個人的なイシューとしては、子どもがいても無理せず頑張れるチームでありたいですね。私、3歳の娘がいるんですけど、転職活動をしていたときは1歳だったんですよ。NewsPicks以外の映像業界の企業は、その時点でどこも話を聞いてくれませんでした。

この業界の定時って10:00〜19:00のところが多くて、その時点で保育園に預けながらのフルタイムは無理なんですね。当時は新型コロナの影響が出始めた頃で、まだどの会社もリモートワークに慣れていなかったのも大きいんですけど。

NewsPicksはもともとフルフレックスだし、本人のwillと能力次第のところがあって、そこがすごくありがたかった。記事として最先端の働き方を取り上げるだけでなく、自分たちにも適用しているんですね。
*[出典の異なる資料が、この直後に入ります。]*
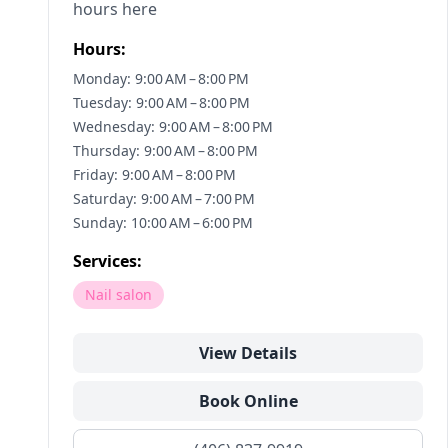
hours here
Hours:
Monday: 9:00 AM – 8:00 PM
Tuesday: 9:00 AM – 8:00 PM
Wednesday: 9:00 AM – 8:00 PM
Thursday: 9:00 AM – 8:00 PM
Friday: 9:00 AM – 8:00 PM
Saturday: 9:00 AM – 7:00 PM
Sunday: 10:00 AM – 6:00 PM
Services:
Nail salon
View Details
Book Online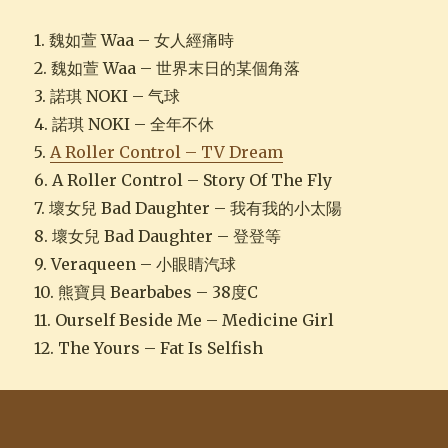
1. 魏如萱 Waa – 女人經痛時
2. 魏如萱 Waa – 世界末日的某個角落
3. 諾琪 NOKI – 气球
4. 諾琪 NOKI – 全年不休
5.
A Roller Control – TV Dream
6. A Roller Control – Story Of The Fly
7. 壞女兒 Bad Daughter – 我有我的小太陽
8. 壞女兒 Bad Daughter – 登登等
9. Veraqueen – 小眼睛汽球
10. 熊寶貝 Bearbabes – 38度C
11. Ourself Beside Me – Medicine Girl
12. The Yours – Fat Is Selfish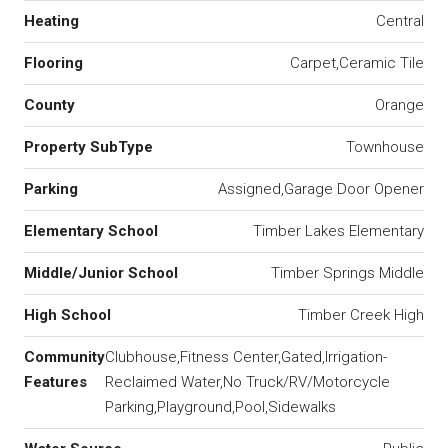
Heating
Central
Flooring
Carpet,Ceramic Tile
County
Orange
Property SubType
Townhouse
Parking
Assigned,Garage Door Opener
Elementary School
Timber Lakes Elementary
Middle/Junior School
Timber Springs Middle
High School
Timber Creek High
Community
Clubhouse,Fitness Center,Gated,Irrigation-
Features
Reclaimed Water,No Truck/RV/Motorcycle
Parking,Playground,Pool,Sidewalks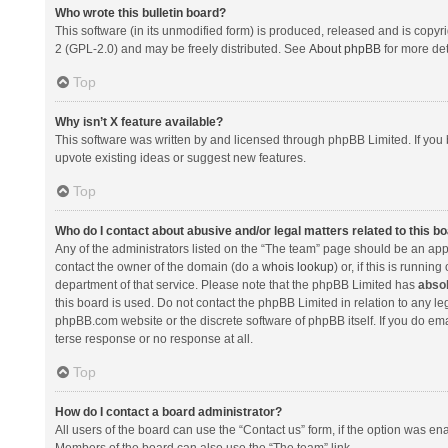
Who wrote this bulletin board?
This software (in its unmodified form) is produced, released and is copyr
2 (GPL-2.0) and may be freely distributed. See
About phpBB
for more det
Top
Why isn’t X feature available?
This software was written by and licensed through phpBB Limited. If you 
upvote existing ideas or suggest new features.
Top
Who do I contact about abusive and/or legal matters related to this b
Any of the administrators listed on the “The team” page should be an appro
contact the owner of the domain (do a
whois lookup
) or, if this is runni
department of that service. Please note that the phpBB Limited has
absol
this board is used. Do not contact the phpBB Limited in relation to any l
phpBB.com website or the discrete software of phpBB itself. If you do e
terse response or no response at all.
Top
How do I contact a board administrator?
All users of the board can use the “Contact us” form, if the option was en
Members of the board can also use the “The team” link.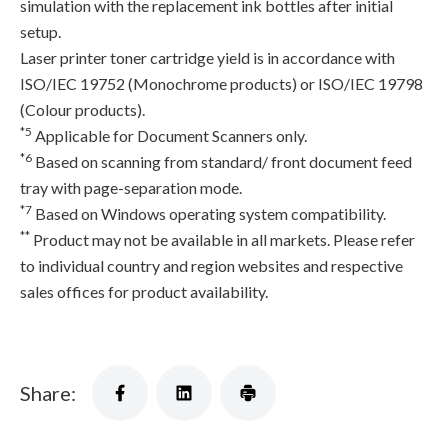
simulation with the replacement ink bottles after initial
setup.
Laser printer toner cartridge yield is in accordance with
ISO/IEC 19752 (Monochrome products) or ISO/IEC 19798
(Colour products).
*5
Applicable for Document Scanners only.
*6
Based on scanning from standard/ front document feed
tray with page-separation mode.
*7
Based on Windows operating system compatibility.
**
Product may not be available in all markets. Please refer
to individual country and region websites and respective
sales offices for product availability.
Share: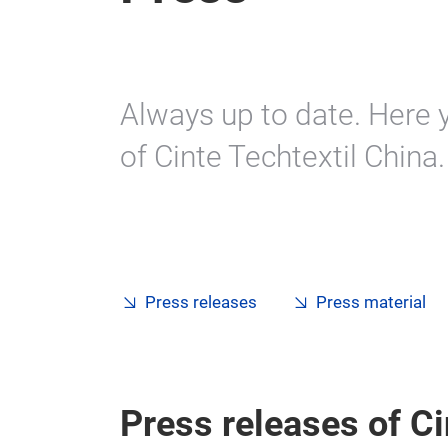
Always up to date. Here y
of Cinte Techtextil China.
Press releases
Press material
Press releases of Ci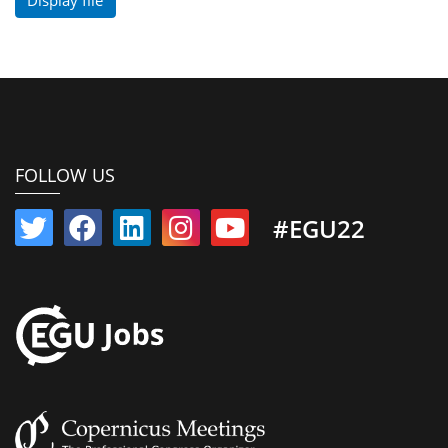
FOLLOW US
#EGU22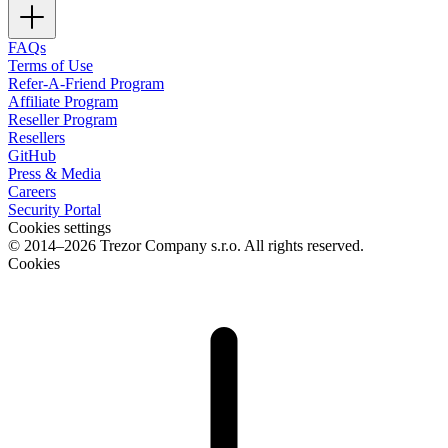
FAQs
Terms of Use
Refer-A-Friend Program
Affiliate Program
Reseller Program
Resellers
GitHub
Press & Media
Careers
Security Portal
Cookies settings
© 2014–2026 Trezor Company s.r.o. All rights reserved.
Cookies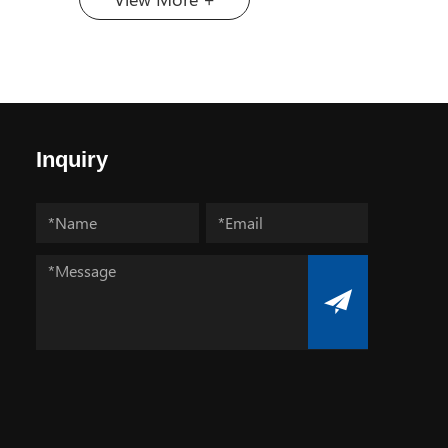
cut, and polish the hardest materials
na, has
on earth is paramount. At the heart
in the
of this capability lies a remarkable
ional
substance: diamond micron
ies Fair,
powder. Far from the gemstones
April 14
adorning jewelry, this engineered
Izmir,
material is the unsung hero behind
Inquiry
e
the smooth finish of your
C448. As
smartphone screen, the precision of
ablished
medical devices, and the efficiency
rs,
of cutting tools. But what exactly is
a
this ultra-fine abrasive? What is
 the
Diamond Micron Powder? Diamond
its
micron powder refers to particles of
 edition
diamond that are finer than 54
er over
micrometers (µm). To put that in
t more
perspective, a human hair is about
itors
70 micrometers wide. These
urkey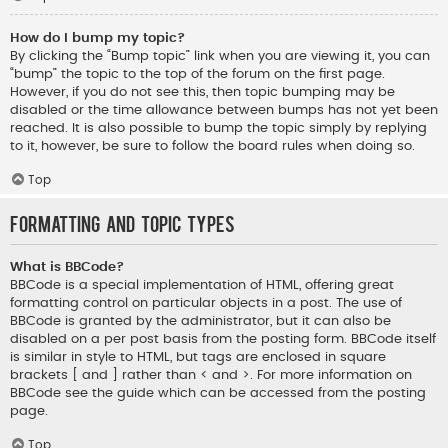
How do I bump my topic?
By clicking the “Bump topic” link when you are viewing it, you can
“bump” the topic to the top of the forum on the first page.
However, if you do not see this, then topic bumping may be
disabled or the time allowance between bumps has not yet been
reached. It is also possible to bump the topic simply by replying
to it, however, be sure to follow the board rules when doing so.
Top
Formatting and Topic Types
What is BBCode?
BBCode is a special implementation of HTML, offering great
formatting control on particular objects in a post. The use of
BBCode is granted by the administrator, but it can also be
disabled on a per post basis from the posting form. BBCode itself
is similar in style to HTML, but tags are enclosed in square
brackets [ and ] rather than < and >. For more information on
BBCode see the guide which can be accessed from the posting
page.
Top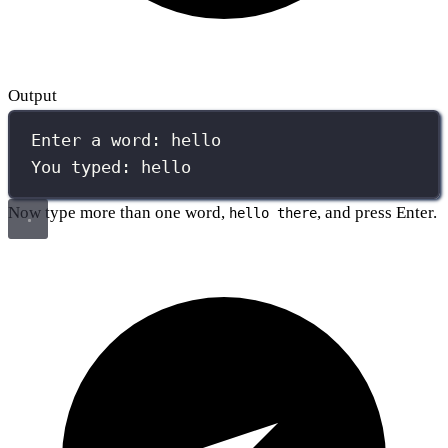
Output
Enter a word: hello
You typed: hello
Now type more than one word,
, and press Enter.
hello there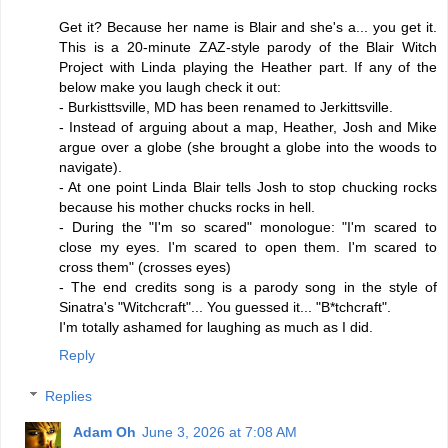
Get it? Because her name is Blair and she's a... you get it.
This is a 20-minute ZAZ-style parody of the Blair Witch
Project with Linda playing the Heather part. If any of the
below make you laugh check it out:
- Burkisttsville, MD has been renamed to Jerkittsville.
- Instead of arguing about a map, Heather, Josh and Mike
argue over a globe (she brought a globe into the woods to
navigate).
- At one point Linda Blair tells Josh to stop chucking rocks
because his mother chucks rocks in hell.
- During the "I'm so scared" monologue: "I'm scared to
close my eyes. I'm scared to open them. I'm scared to
cross them" (crosses eyes)
- The end credits song is a parody song in the style of
Sinatra's "Witchcraft"... You guessed it... "B*tchcraft".
I'm totally ashamed for laughing as much as I did.
Reply
Replies
Adam Oh
June 3, 2026 at 7:08 AM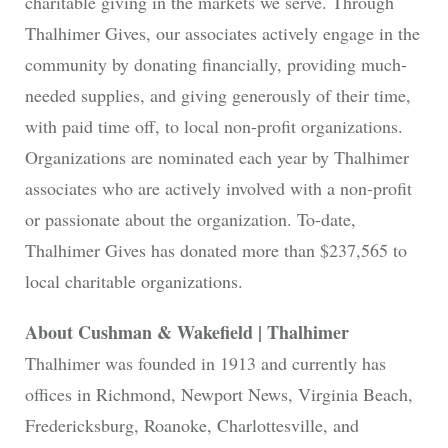
charitable giving in the markets we serve. Through
Thalhimer Gives, our associates actively engage in the
community by donating financially, providing much-
needed supplies, and giving generously of their time,
with paid time off, to local non-profit organizations.
Organizations are nominated each year by Thalhimer
associates who are actively involved with a non-profit
or passionate about the organization. To-date,
Thalhimer Gives has donated more than $237,565 to
local charitable organizations.
About Cushman & Wakefield | Thalhimer
Thalhimer was founded in 1913 and currently has
offices in Richmond, Newport News, Virginia Beach,
Fredericksburg, Roanoke, Charlottesville, and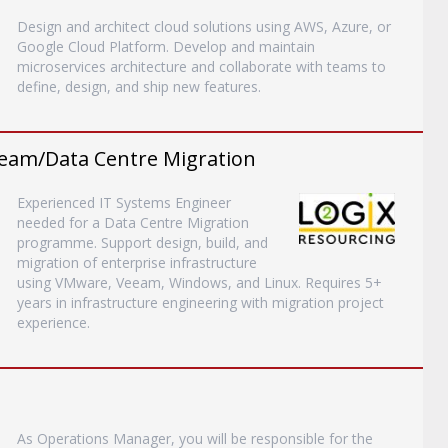
Design and architect cloud solutions using AWS, Azure, or
Google Cloud Platform. Develop and maintain
microservices architecture and collaborate with teams to
define, design, and ship new features.
eam/Data Centre Migration
Experienced IT Systems Engineer
needed for a Data Centre Migration
programme. Support design, build, and
migration of enterprise infrastructure
using VMware, Veeam, Windows, and Linux. Requires 5+
years in infrastructure engineering with migration project
experience.
As Operations Manager, you will be responsible for the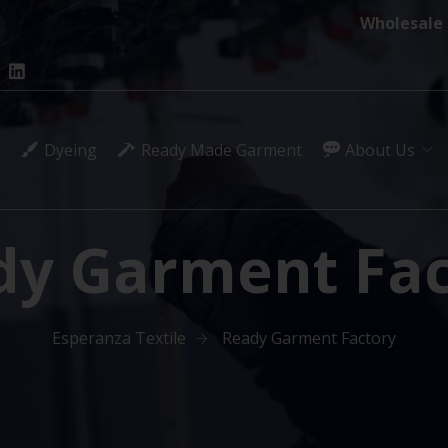
Wholesale 
Dyeing
Ready Made Garment
About Us
dy Garment Fac
Esperanza Textile
Ready Garment Factory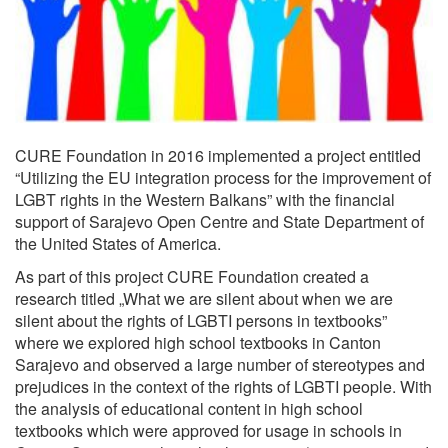
CURE Foundation in 2016 implemented a project entitled
“Utilizing the EU integration process for the improvement of
LGBT rights in the Western Balkans” with the financial
support of Sarajevo Open Centre and State Department of
the United States of America.
As part of this project CURE Foundation created a
research titled „What we are silent about when we are
silent about the rights of LGBTI persons in textbooks”
where we explored high school textbooks in Canton
Sarajevo and observed a large number of stereotypes and
prejudices in the context of the rights of LGBTI people. With
the analysis of educational content in high school
textbooks which were approved for usage in schools in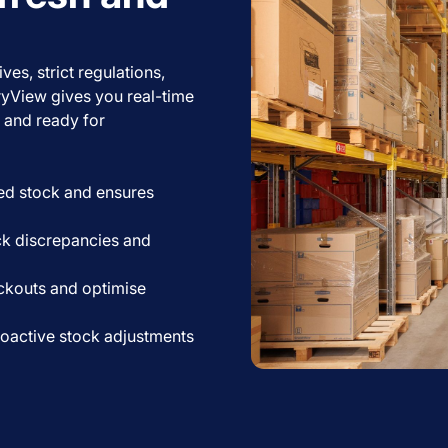
es, strict regulations,
ryView gives you real-time
, and ready for
ed stock and ensures
ck discrepancies and
ckouts and optimise
oactive stock adjustments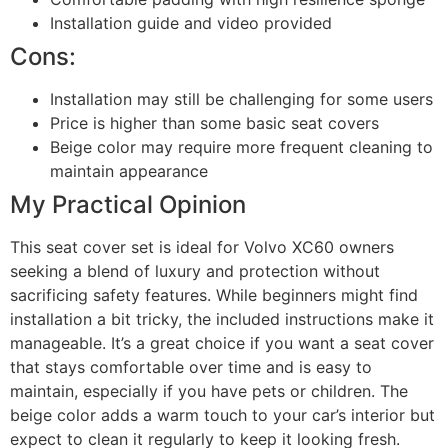
Installation guide and video provided
Cons:
Installation may still be challenging for some users
Price is higher than some basic seat covers
Beige color may require more frequent cleaning to
maintain appearance
My Practical Opinion
This seat cover set is ideal for Volvo XC60 owners
seeking a blend of luxury and protection without
sacrificing safety features. While beginners might find
installation a bit tricky, the included instructions make it
manageable. It’s a great choice if you want a seat cover
that stays comfortable over time and is easy to
maintain, especially if you have pets or children. The
beige color adds a warm touch to your car’s interior but
expect to clean it regularly to keep it looking fresh.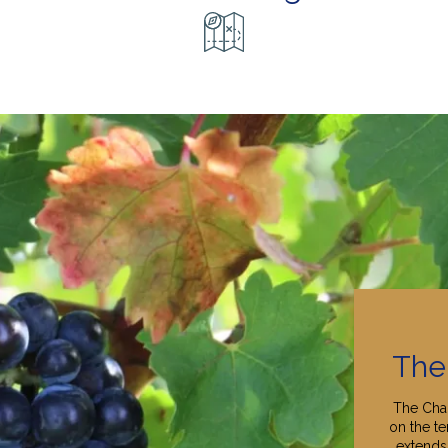
The
The Cha
on the te
extends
「子育てがあると、映像業界で働くのは無理」ってよく言われるけど、動画班のほとんどのメンバーには小さなお子さんがいます。子どもが生まれたからといって、映像の仕事を諦めるのはもったいない。お子さんが生まれても「この仕事を続けたい!」と思っている人は、ぜひ仲間に加わってほしいです!

柳橋:
私は「経済って面白い!」と思ってもらえる動画をもっとつくりたいですね。。動画とテキストを融合したコンテンツがつくれないかなってずっと考えているんです。それができたら、NewsPicksでしかできないものになるかなって。

もう1つは「デューデリだん!」もそうなんですが、経済に詳しくない人が視聴して「難しいと思っていたけど、意外と面白かった」って思ってもらえるようなものをつくりたい。そういう方々に響くのは動画コンテンツだなと思っていて。

地元の友だちに「見たよ」って言われるのが目標です。私、めっちゃ田舎出身で、NewsPicksユーザーが少ない地域なので(笑)。